Illustration:
ill. 5.30 a (set: 5.30)
Author:
Luo Gongliu (1916-2004) 罗工柳
Date:
1961 / 1962
Genre:
oil painting
Material:
scan, paper, colour; original source: oil painting
Source:
Luo Gongliu, Comrade Mao Zedong at Mount Jinggang, 1961/62, (DACHS 2009 New New Year Prints).
Keywords:
Mao Zedong, Mao portrait, Autumn Uprising, young Mao, mountains, clouds, Chinese landscape painting
Luo Lingguo: Comrade Mao Zedong at Mount Jinggang (Luo Lingguo: Mao Zedong tongzhi zai Jinggang shan 毛泽东同志在井冈山)
This oil painting by Luo Gongliu 罗工柳 (1916-2004) of 1961/62 shows a pensive Comrade Mao Zedong at Mount Jinggang 毛泽东同志在井冈山 to where he turned after the failed Autumn Uprising, awaiting the arrival of troupes under Zhu De and Chen Yi to join his forces. The young Mao is the central figure of this image, his strong and sturdy body is marked through dark clothing which contrasts sharply with the grey-and-white background. The only real colour in this picture is the red star on his Mao Cap and the red patches at the collar ends of his jacket, echoed several times in a few rather blurred reddish patches in the landscape. Mao’s greatness is, according to traditional painterly principles, echoed in the greatness of nature: the rolling mountain peaks (above and behind him, they look as if lifted from a classical Chinese painting), and the vastness of the rice paddies in front of which he sits, leisurely, on a rock, a pile of papers next to him, taking a short rest from studying, smoking. His eyes are directed straight and slightly upwards toward the left: he appears to look into the future.
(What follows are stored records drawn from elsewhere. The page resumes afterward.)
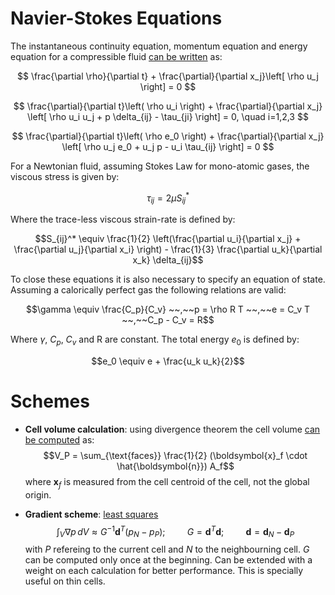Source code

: # Navier-Stokes Equations
The instantaneous continuity equation, momentum equation and energy equation for a compressible fluid [can be written](https://www.cfd-online.com/Wiki/Navier-Stokes_equations) as: 

$$
\frac{\partial \rho}{\partial t} +
\frac{\partial}{\partial x_j}\left[ \rho u_j \right] = 0
$$

$$
\frac{\partial}{\partial t}\left( \rho u_i \right) +
\frac{\partial}{\partial x_j}
\left[ \rho u_i u_j + p \delta_{ij} - \tau_{ji} \right] = 0, \quad i=1,2,3
$$

$$
\frac{\partial}{\partial t}\left( \rho e_0 \right) +
\frac{\partial}{\partial x_j}
\left[ \rho u_j e_0 + u_j p - u_i \tau_{ij} \right] = 0
$$

For a Newtonian fluid, assuming Stokes Law for mono-atomic gases, the viscous stress is given by: 

$$
\tau_{ij} = 2 \mu S_{ij}^*
$$

Where the trace-less viscous strain-rate is defined by: 

$$S_{ij}^* \equiv \frac{1}{2} \left(\frac{\partial u_i}{\partial x_j} + \frac{\partial u_j}{\partial x_i} \right) - \frac{1}{3} \frac{\partial u_k}{\partial x_k} \delta_{ij}$$

To close these equations it is also necessary to specify an equation of state. Assuming a calorically perfect gas the following relations are valid:

$$\gamma \equiv \frac{C_p}{C_v} ~~,~~p = \rho R T ~~,~~e = C_v T ~~,~~C_p - C_v = R$$

Where $\gamma$, $C_p$, $C_v$ and R are constant.
The total energy $e_0$ is defined by: 

$$e_0 \equiv e + \frac{u_k u_k}{2}$$

# Schemes

- **Cell volume calculation**: using divergence theorem the cell volume [can be computed](https://www.youtube.com/watch?v=x2CsJUE8bZo&list=PLnJ8lIgfDbkp5DtCPtP2rcqEEUJk-PM8N&index=3) as: 
  $$V_P = \sum_{\text{faces}} \frac{1}{2} (\boldsymbol{x}_f \cdot \hat{\boldsymbol{n}}) A_f$$
  where $\boldsymbol{x}_f$ is measured from the cell centroid of the cell, not the global origin.

- **Gradient scheme**: [least squares](https://www.youtube.com/watch?v=7ymFkxx2R_k&list=PLnJ8lIgfDbkp5DtCPtP2rcqEEUJk-PM8N&index=4)
  $$\int_V  \nabla p \, dV \approx G^{-1} \boldsymbol{d}^T (p_N - p_P); \hspace{1cm} G = \boldsymbol{d}^T \boldsymbol{d} ; \hspace{1cm} \boldsymbol{d} = \boldsymbol{d}_N-\boldsymbol{d}_P$$
  with $P$ refereing to the current cell and $N$ to the neighbourning cell. $G$ can be computed only once at the beginning.
  Can be extended with a weight on each calculation for better performance. This is specially useful on thin cells.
This image has been praised for being a successful experiment in the sinicization of oil painting. Luo uses the longer, curved strokes from Chinese painting, not the large and squared brush strokes used in the Russian painting tradition also taught in China, and employs regular vertical dabs to suggest foliage, a technique taken from Chinese landscape painting. To the uneducated eye, the image may appear reminiscent of European pointillist traditions, too, which does make sense since Luo was trained under Lin Fengmian and his francophile faculty at the National Hangzhou Arts Academy (Andrews 1994:245-246).
Why is it that an image such as this one did not make it into the ranges of the propaganda posters or national exhibitions although Luo Gongliu had been one of the most respected artists in charge of attaining art work for the Central Museum of Revolutionary History in the 1950s and for the ten year anniversary of the foundation of the People’s Republic of China (Andrews 1998:228-229)?
Both in terms of colour and style, this piece can be considered unacceptable within the Cultural Revolution pantheon of correct artistic expression. The cool colours dominating the picture are out of the ordinary in Cultural Revolution style. Moreover, the faintly pointillistic, modernist brushwork, too, even if it can be explained with a reference to Chinese tradition as well (it is the “aristocratic” tradition of ink painting, after all) is not appreciated during the Cultural Revolution.